Covid-19 vaccines raise hopes of a rapid recovery in oil demand next year, but markets appear to have thrown caution to the wind.
Brent crude hit $ 50 a barrel last week, its highest level since March, before the Covid-19 pandemic really started to drive a hole in people’s lives and economic lockdowns hammered home consumption. oil. It sounds like irrational exuberance given that there is still a long way to go before crude oil markets return to normal.
Vaccines are certainly good news, but there are some …
It will take months for a significant proportion of people to be vaccinated. Even with a mass vaccination program underway in the UK, the country’s health secretary Matt Hancock warned on Thursday that “for the next few months we will not have sufficient protection” to ease restrictions. We don’t even know yet if people who have been vaccinated can still spread the disease.
It is more likely that many countries will see more lockdown measures first. We have yet to spend the winter in the northern hemisphere, a time when the virus is expected to thrive. Large family and social gatherings during the holidays will fuel the contagion. And outbreaks of cases will inevitably be followed by further restrictions on travel and further blows to the economic recovery.
Recovering from the huge impact of the virus on economic activity will not happen overnight. Take the example of commercial flights, which are stuck at around 60% of last year’s levels after a stalled rebound in August. The hardest hit has been international travel, which accounts for almost all long-haul air traffic which is the biggest consumer of fuel. How quickly these flights return will depend on governments’ confidence in their immunization regimes. If the deployment is slow, or absorption is low, vital air corridors may remain closed.

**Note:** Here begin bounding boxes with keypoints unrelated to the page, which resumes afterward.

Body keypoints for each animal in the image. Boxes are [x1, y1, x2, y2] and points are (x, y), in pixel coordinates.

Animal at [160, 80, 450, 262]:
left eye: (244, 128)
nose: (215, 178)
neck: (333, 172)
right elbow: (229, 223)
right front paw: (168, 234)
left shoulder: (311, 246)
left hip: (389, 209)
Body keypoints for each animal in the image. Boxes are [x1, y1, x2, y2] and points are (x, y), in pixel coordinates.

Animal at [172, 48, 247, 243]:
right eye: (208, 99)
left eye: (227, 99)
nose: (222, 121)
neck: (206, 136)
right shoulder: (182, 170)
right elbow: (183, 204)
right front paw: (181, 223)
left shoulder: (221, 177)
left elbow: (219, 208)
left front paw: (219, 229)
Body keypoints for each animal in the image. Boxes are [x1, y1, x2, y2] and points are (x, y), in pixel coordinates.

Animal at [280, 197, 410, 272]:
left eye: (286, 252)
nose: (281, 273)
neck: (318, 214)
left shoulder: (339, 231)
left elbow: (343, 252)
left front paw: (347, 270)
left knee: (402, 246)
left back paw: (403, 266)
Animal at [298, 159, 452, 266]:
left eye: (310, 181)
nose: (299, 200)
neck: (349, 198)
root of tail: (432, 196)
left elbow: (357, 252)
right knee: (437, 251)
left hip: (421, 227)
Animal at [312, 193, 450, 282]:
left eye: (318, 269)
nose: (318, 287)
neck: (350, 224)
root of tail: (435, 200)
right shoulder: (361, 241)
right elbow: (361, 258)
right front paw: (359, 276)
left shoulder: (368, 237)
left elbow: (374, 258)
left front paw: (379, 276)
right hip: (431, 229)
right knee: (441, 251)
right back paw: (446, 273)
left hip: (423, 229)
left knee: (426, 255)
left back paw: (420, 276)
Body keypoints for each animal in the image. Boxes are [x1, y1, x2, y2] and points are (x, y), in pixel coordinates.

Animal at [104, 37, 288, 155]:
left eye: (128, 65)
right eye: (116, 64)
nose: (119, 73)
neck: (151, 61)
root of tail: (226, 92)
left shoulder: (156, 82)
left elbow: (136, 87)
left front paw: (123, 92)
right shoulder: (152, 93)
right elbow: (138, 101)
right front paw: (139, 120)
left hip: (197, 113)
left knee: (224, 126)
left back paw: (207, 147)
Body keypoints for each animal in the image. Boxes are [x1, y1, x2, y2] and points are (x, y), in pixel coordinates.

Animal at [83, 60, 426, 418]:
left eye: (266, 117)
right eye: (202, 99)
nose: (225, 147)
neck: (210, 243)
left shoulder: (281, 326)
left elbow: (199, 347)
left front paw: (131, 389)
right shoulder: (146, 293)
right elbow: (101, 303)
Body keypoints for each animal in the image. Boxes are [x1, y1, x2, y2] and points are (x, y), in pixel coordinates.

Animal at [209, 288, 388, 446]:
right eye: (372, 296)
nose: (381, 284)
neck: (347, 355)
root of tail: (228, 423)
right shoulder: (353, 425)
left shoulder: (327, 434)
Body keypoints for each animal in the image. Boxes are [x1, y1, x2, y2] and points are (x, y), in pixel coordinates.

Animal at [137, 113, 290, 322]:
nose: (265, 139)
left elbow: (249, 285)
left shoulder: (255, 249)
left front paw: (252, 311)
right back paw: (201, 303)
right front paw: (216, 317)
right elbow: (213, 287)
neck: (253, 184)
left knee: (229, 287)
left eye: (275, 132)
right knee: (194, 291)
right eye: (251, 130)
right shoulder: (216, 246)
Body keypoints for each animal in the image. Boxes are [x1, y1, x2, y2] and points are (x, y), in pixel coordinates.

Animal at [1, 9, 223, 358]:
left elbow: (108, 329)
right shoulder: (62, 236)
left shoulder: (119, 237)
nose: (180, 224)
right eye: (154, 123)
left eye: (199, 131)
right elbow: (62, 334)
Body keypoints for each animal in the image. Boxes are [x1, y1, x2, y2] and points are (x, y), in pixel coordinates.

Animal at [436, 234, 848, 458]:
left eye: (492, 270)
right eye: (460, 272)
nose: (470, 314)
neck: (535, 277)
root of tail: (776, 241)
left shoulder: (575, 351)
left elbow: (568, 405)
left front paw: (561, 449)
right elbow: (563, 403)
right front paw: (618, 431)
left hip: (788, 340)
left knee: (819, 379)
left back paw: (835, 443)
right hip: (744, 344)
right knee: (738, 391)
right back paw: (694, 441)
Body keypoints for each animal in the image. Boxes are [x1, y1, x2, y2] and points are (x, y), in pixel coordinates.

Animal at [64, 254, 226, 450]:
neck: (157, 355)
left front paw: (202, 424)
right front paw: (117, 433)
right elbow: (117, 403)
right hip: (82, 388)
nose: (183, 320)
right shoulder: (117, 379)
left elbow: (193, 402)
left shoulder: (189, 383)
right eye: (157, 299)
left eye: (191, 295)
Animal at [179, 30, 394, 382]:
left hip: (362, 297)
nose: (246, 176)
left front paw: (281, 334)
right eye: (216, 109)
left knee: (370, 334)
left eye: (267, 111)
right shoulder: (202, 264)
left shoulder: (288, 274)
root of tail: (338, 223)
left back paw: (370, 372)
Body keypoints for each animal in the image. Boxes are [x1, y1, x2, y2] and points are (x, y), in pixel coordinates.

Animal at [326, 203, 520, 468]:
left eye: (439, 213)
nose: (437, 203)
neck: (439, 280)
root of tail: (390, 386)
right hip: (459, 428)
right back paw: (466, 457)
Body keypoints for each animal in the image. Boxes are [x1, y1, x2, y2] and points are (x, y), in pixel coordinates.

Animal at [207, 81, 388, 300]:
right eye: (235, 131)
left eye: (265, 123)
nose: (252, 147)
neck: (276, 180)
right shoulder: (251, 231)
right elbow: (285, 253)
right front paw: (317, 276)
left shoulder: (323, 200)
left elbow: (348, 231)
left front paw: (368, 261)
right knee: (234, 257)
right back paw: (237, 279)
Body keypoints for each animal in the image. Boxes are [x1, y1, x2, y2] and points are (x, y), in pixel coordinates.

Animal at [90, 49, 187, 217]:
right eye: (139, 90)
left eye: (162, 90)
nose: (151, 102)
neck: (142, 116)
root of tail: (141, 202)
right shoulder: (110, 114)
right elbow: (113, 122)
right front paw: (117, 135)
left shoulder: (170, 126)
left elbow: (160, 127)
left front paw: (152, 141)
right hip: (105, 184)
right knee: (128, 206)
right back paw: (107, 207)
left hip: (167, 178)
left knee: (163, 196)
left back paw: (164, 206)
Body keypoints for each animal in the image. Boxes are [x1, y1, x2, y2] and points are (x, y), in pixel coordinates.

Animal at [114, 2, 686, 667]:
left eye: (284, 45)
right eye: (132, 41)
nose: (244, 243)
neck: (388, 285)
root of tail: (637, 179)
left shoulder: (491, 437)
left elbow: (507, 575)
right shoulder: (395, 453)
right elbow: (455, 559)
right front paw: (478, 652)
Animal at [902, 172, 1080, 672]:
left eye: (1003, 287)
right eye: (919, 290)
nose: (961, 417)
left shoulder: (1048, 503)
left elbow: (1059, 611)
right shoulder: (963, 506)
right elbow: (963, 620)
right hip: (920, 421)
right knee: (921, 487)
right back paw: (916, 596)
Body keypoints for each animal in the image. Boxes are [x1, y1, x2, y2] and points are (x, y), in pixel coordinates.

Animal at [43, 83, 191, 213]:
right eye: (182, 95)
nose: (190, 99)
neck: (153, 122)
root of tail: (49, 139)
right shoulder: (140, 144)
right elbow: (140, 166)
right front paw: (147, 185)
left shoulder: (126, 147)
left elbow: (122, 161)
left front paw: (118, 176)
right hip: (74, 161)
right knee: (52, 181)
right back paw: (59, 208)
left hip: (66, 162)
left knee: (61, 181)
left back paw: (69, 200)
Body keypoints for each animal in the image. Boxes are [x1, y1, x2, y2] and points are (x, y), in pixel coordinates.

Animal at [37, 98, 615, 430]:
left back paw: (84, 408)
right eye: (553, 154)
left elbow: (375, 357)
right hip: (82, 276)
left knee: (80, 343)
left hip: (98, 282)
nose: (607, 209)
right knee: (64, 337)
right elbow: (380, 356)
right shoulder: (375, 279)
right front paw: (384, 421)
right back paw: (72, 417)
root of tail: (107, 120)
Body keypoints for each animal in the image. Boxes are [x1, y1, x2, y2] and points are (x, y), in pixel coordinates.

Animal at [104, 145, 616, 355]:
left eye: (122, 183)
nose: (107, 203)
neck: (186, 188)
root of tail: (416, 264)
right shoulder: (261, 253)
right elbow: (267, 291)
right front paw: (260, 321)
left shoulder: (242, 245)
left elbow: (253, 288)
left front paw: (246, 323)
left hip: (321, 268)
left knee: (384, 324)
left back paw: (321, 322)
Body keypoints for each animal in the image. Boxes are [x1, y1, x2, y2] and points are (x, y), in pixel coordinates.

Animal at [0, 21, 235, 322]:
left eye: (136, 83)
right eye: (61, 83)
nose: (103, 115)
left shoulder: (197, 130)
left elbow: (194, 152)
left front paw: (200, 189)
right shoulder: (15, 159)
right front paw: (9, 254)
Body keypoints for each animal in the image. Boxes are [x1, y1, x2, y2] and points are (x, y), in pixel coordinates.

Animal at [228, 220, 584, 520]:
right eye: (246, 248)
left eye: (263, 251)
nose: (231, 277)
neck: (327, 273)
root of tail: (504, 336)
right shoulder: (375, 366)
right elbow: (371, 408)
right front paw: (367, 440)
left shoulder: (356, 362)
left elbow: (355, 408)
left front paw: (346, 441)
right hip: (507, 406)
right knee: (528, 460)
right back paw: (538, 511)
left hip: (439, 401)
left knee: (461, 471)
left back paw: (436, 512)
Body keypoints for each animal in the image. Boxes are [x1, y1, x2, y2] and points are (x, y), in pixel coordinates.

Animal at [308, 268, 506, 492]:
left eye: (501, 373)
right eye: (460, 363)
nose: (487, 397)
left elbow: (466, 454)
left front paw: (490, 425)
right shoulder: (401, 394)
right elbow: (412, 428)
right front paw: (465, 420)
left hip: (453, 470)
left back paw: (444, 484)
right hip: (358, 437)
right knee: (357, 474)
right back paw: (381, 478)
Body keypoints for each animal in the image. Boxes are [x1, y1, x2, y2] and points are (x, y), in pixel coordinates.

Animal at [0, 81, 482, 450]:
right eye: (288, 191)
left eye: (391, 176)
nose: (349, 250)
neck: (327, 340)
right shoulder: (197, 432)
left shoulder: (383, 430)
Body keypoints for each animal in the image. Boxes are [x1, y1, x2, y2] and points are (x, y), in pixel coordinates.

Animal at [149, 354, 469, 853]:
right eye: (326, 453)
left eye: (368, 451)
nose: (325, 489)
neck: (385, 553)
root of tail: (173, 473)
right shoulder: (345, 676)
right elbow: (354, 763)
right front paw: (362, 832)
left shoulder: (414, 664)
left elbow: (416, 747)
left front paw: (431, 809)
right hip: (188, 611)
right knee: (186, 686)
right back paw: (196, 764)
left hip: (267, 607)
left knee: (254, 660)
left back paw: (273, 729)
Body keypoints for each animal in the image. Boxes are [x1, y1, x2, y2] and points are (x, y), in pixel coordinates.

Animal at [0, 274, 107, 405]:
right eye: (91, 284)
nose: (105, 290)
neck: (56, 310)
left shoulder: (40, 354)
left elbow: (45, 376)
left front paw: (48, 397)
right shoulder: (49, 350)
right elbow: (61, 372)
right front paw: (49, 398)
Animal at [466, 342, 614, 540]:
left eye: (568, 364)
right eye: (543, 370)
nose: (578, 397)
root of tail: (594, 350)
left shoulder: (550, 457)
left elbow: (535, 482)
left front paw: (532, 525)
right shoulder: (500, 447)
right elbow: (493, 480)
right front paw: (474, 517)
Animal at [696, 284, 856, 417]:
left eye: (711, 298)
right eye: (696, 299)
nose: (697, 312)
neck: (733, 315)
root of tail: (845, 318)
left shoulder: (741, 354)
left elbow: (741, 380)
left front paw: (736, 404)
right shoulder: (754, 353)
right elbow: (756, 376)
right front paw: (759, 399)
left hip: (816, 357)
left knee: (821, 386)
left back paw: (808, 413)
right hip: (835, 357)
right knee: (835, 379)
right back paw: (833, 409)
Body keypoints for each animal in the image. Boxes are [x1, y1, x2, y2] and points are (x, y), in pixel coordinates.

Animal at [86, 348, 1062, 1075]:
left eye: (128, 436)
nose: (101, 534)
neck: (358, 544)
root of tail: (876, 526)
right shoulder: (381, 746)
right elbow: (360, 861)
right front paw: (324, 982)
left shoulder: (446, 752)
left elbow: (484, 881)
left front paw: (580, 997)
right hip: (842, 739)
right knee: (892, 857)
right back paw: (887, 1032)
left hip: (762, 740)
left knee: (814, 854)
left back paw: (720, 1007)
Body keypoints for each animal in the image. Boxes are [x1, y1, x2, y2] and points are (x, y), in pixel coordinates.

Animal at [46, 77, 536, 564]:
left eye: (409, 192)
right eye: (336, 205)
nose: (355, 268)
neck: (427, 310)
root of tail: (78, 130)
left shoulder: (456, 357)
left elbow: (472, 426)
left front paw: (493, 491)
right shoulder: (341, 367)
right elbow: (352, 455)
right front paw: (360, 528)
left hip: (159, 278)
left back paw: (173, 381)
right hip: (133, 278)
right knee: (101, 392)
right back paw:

Covid is not the only thing to watch. Rising tariffs on trade, the potentially chaotic end of UK membership in the European Union, and the possibility that a new US president will be hampered by a hostile Senate could slow the pace of economic recovery.
Even when the consumption of transportation and industrial fuels begins to increase, which it is expected to do next year, there is still a long way to go before this translates into a similar increase in demand for crude oil. The huge excess stocks of refined products must first be removed. At the end of September, they were up 9% year on year in developed OECD countries, according to the International Energy Agency.
Dissenters will rightly argue that China’s crude oil imports are set to increase 10% this year. But this is mainly due to the big purchases made when crude prices collapsed, with much of the extra supply going to storage tanks. The country’s refined exports in October surpassed last year’s level as processing outstripped domestic demand.
Even when demand from refineries begins to increase, there are excess inventories of crude that must also be taken. OECD crude inventories increased 11% at the end of September, compared to a year earlier, and 14% compared to 2018. In the United States, inventories of crude and gasoline are both at their highest for at least a decade for the year period.
On the supply side, the group of oil producers OPEC +will add 500,000 barrels per day to the oil supply next month. This is less than initially expected, but it could still beenough to tip an expected global drawdown in oil inventories in the first half of 2021 into another build.
The increase in crude prices that we have seen in recent weeks is alreadywhich reduces refining margins, making it less attractive for mills to remove crude from reservoirs and turn it into refined products. The only way to improve margins is to increase the prices of refined products – another headwind for growing demand – or to lower crude prices.
While the new vaccines are a light at the end of the tunnel, there is still a long way to go before they emerge from the darkness. The oil markets are getting ahead.
This column does not necessarily reflect the opinion of the Editorial Board or of Bloomberg LP and its owners.